Rissalwan menilai keberadaan grup tersebut tidak hanya melanggar norma sosial, tetapi juga mengganggu keteraturan masyarakat dan berpotensi melanggar hukum yang berlaku di Indonesia.
“Menurut parameter apa pun, ini jelas melanggar norma kesusilaan. Norma agama, dan tentunya juga norma hukum. Ada kok aturan hukumnya yang berkaitan dengan ini,” ujar Rissalwan kepada Inilah.com, Sabtu (17/5/2025).
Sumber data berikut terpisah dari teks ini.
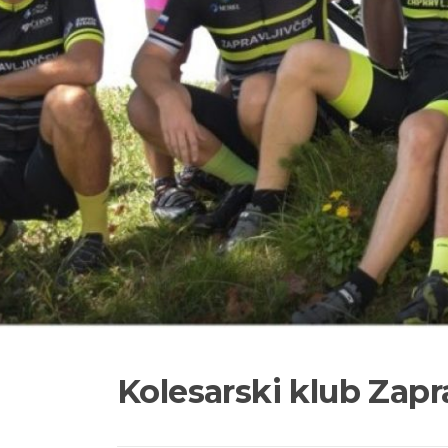
Kolesarski klub Zapr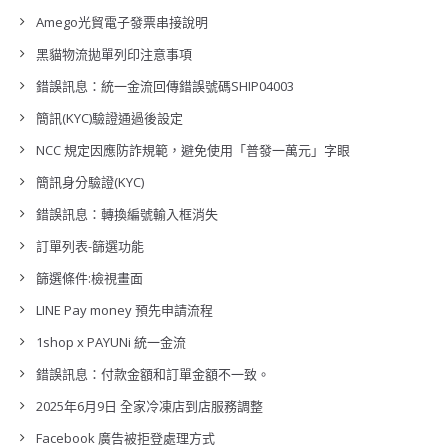
Amego光貿電子發票串接說明
黑貓物流拋單列印注意事項
錯誤訊息：統一金流回傳錯誤號碼SHIP04003
簡訊(KYC)驗證通過後設定
NCC 規定因應防詐規範，避免使用「普發一萬元」字眼
簡訊身分驗證(KYC)
錯誤訊息：轉換編號輸入框消失
訂單列表-篩選功能
篩選條件:檢視畫面
LINE Pay money 預先申請流程
1shop x PAYUNi 統一金流
錯誤訊息：付款金額和訂單金額不一致。
2025年6月9日 全家冷凍店到店服務調整
Facebook 廣告被拒登處理方式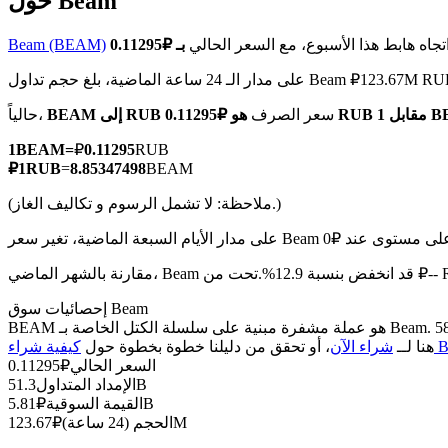
حول Beam
تجاه هابط هذا الأسبوع، مع السعر الحالي
Beam (BEAM)
مدار الـ 24 ساعة الماضية، بلغ حجم تداول Beam ₽123.67M RUB
العقود الآجلة لـ COIN-M
قابل 1 BEAM
سعر الصرف
BEAM إلى RUB
حالياً،
العقود الآجلة للعملات المشفرة
1
BEAM
=
₽
0.11295
RUB
₽
1
RUB
=
8.85347498
BEAM
(ملاحظة: لا تشمل الرسوم و تكاليف الغاز.)
TradFi
مشتقات الأسهم والعملات الأجنبية والمعادن الثمينة والسلع
نخفض بنسبة 12.9%.تحت من ₽-- RUB.
إحصائيات سوق Beam
BEAM هو عملة مشفرة مبنية على سلسلة الكتل الخاصة بـ Beam. لديها عرض أقصى قدره 58.47B، مع إجمالي عرض حالي قدره 58.47B وعرض متداول قدره 51.3B، مما يمنحها قيمة سوقية قدرها 5.81B. انقر
Be)
هنا لــ
شراء الآن
، أو تحقق من دليلنا خطوة بخطوة حول
السعر الحالي
₽
0.11295
51.3B
الإمداد المتداول
5.81B
القيمة السوقية
₽
123.67M
الحجم (24 ساعة)
₽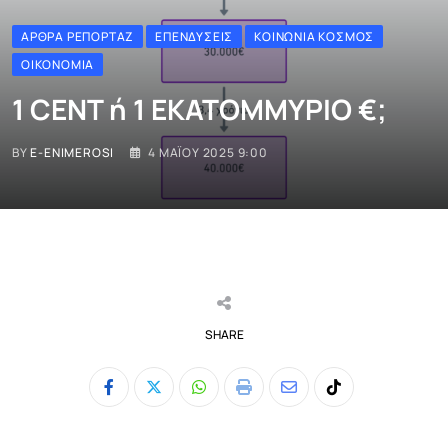
ΆΡΘΡΑ ΡΕΠΟΡΤΆΖ
ΕΠΕΝΔΎΣΕΙΣ
ΚΟΙΝΩΝΊΑ ΚΌΣΜΟΣ
ΟΙΚΟΝΟΜΊΑ
1 CENT ή 1 ΕΚΑΤΟΜΜΥΡΙΟ €;
BY
E-ENIMEROSI
4 ΜΑΪ́ΟΥ 2025 9:00
SHARE
Whatsapp
Print
Share
Tiktok
via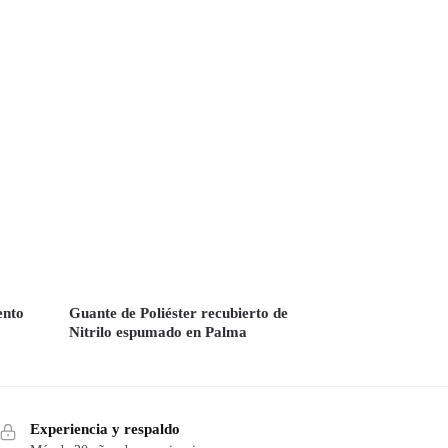
ento
Guante de Poliéster recubierto de
Nitrilo espumado en Palma
Experiencia y respaldo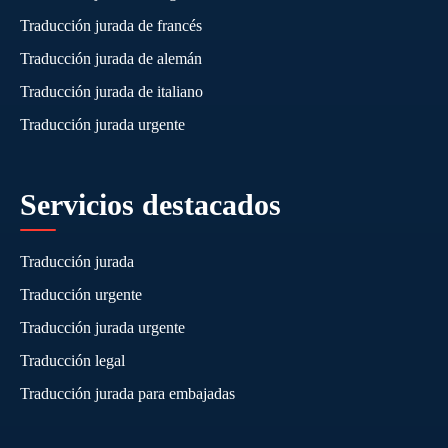
Traducción jurada de francés
Traducción jurada de alemán
Traducción jurada de italiano
Traducción jurada urgente
Servicios destacados
Traducción jurada
Traducción urgente
Traducción jurada urgente
Traducción legal
Traducción jurada para embajadas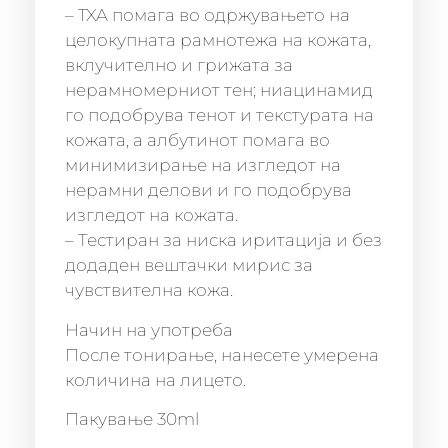
– TXA помага во одржувањето на
целокупната рамнотежа на кожата,
вклучително и грижата за
нерамномерниот тен; ниацинамид
го подобрува тенот и текстурата на
кожата, а албутинот помага во
минимизирање на изгледот на
нерамни делови и го подобрува
изгледот на кожата.
– Тестиран за ниска иритација и без
додаден вештачки мирис за
чувствителна кожа.
Начин на употреба
После тонирање, нанесете умерена
количина на лицето.
Пакување 30ml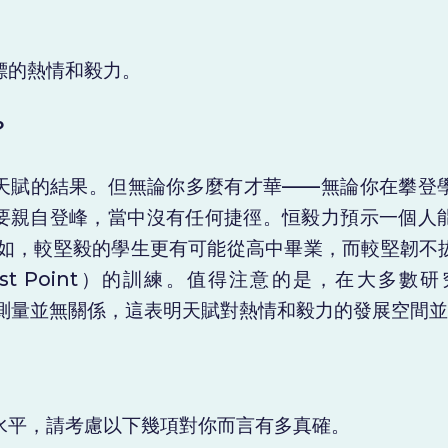
標的熱情和毅力。
？
天賦的結果。但無論你多麼有才華——無論你在攀登
要親自登峰，當中沒有任何捷徑。恒毅力預示一個人
例如，較堅毅的學生更有可能從高中畢業，而較堅韌不
st Point）的訓練。值得注意的是，在大多數
商的測量並無關係，這表明天賦對熱情和毅力的發展空間
水平，請考慮以下幾項對你而言有多真確。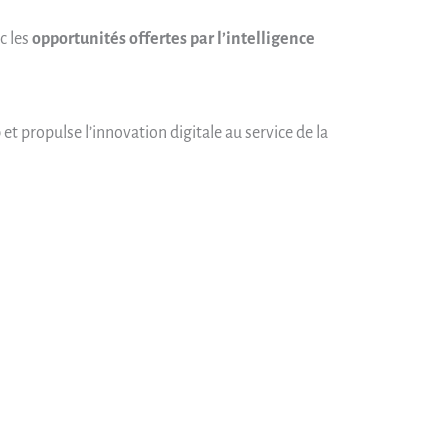
c les
opportunités offertes par l’intelligence
 propulse l’innovation digitale au service de la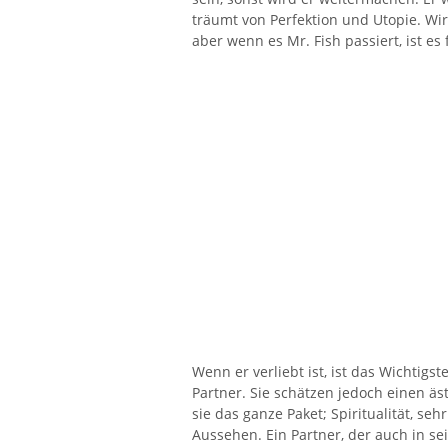
träumt von Perfektion und Utopie. Wir
aber wenn es Mr. Fish passiert, ist es
Wenn er verliebt ist, ist das Wichtigs
Partner. Sie schätzen jedoch einen ä
sie das ganze Paket; Spiritualität, seh
Aussehen. Ein Partner, der auch in se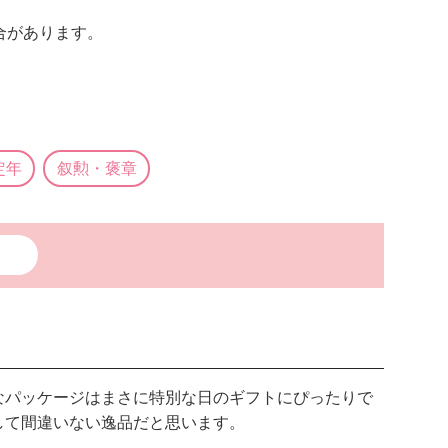
合があります。
定年
叙勲・褒章
なパッケージはまさに特別な日のギフトにぴったりで
して間違いない逸品だと思います。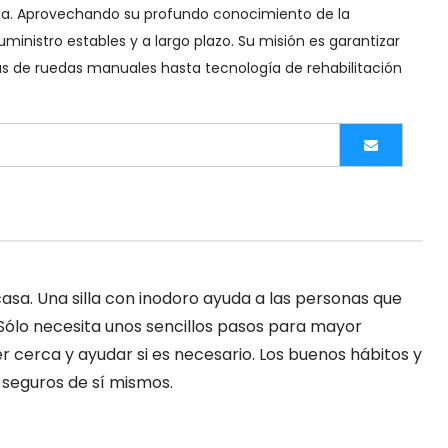
ica. Aprovechando su profundo conocimiento de la 
inistro estables y a largo plazo. Su misión es garantizar 
las de ruedas manuales hasta tecnología de rehabilitación 
sa. Una silla con inodoro ayuda a las personas que
. Sólo necesita unos sencillos pasos para mayor
cerca y ayudar si es necesario. Los buenos hábitos y
 seguros de sí mismos.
Ia menambahkan, aktivitas semacam ini tidak bisa dibenarkan dengan alasan kebebasan berekspresi di media sosial. Apalagi jika kontennya sudah mengarah pada pornografi, kekerasan seksual, atau pelecehan terhadap tatanan moral masyarakat.
“Kalau menggunakan medsos, tentunya ada pihak yang terganggu. Cuma kalau menggunakan Undang-Undang ITE, ini kan harusnya delik aduan ya. Kalau tidak ada yang mengadukan, ya tidak bisa,” jelasnya.
Namun, Rissalwan optimistis, dalam waktu dekat akan ada kelompok masyarakat yang menyampaikan laporan secara resmi kepada aparat penegak hukum. Namun bila tidak, sejatinya aparat juga bisa mengusut grup tersebut.
“Karena prinsip keteraturan sosial itu dibangun berdasarkan kesepakatan besar dari masyarakat soal tujuan bersama. Dan ada hal-hal yang memang tidak bisa diungkap kepada publik,” terangnya.
Menurut pendekatan psikoanalisis, lanjut Rissalwan, perilaku dalam grup Fantasi Sedarah juga menunjukkan indikasi penyimpangan serius.
“Kalau kita pakai psikoanalisisnya Sigmund Freud misalnya, ini id-nya sangat besar. Tentunya akan ada kelompok dari superego yang nanti akan merespons. Ini memang berbahaya kalau dibiarkan. Jangan sampai ada permakluman, ada toleransi terhadap kelompok seperti ini,” katanya.
Lebih lanjut, ia menegaskan tindakan tegas harus segera diambil karena pelanggaran yang terjadi tidak hanya berdimensi etika, tetapi juga hukum.
“Karena ini sudah melanggar banyak hal-norma kesusilaan, norma kesopanan, norma agama, bahkan norma hukum,” tegasnya.
Lebih jauh, Rissalwan menyatakan keprihatinannya terhadap fenomena tersebut. Ia mengingatkan pembiaran terhadap perilaku menyimpang semacam ini dapat merusak tatanan sosial bahkan peradaban manusia.
“Jadi ini cukup prihatinlah kita dengan kondisi ini. Jangan kita biarkan ini jadi hal yang biasa. Ini nggak bisa dibiasakan. Yang begini-begini justru yang merusak peradaban manusia. Di zaman nabi-nabi dulu, ini yang merusak semua. Kalau kita biarkan-biarkan, ini nggak boleh dibiarkan,” pungkasnya.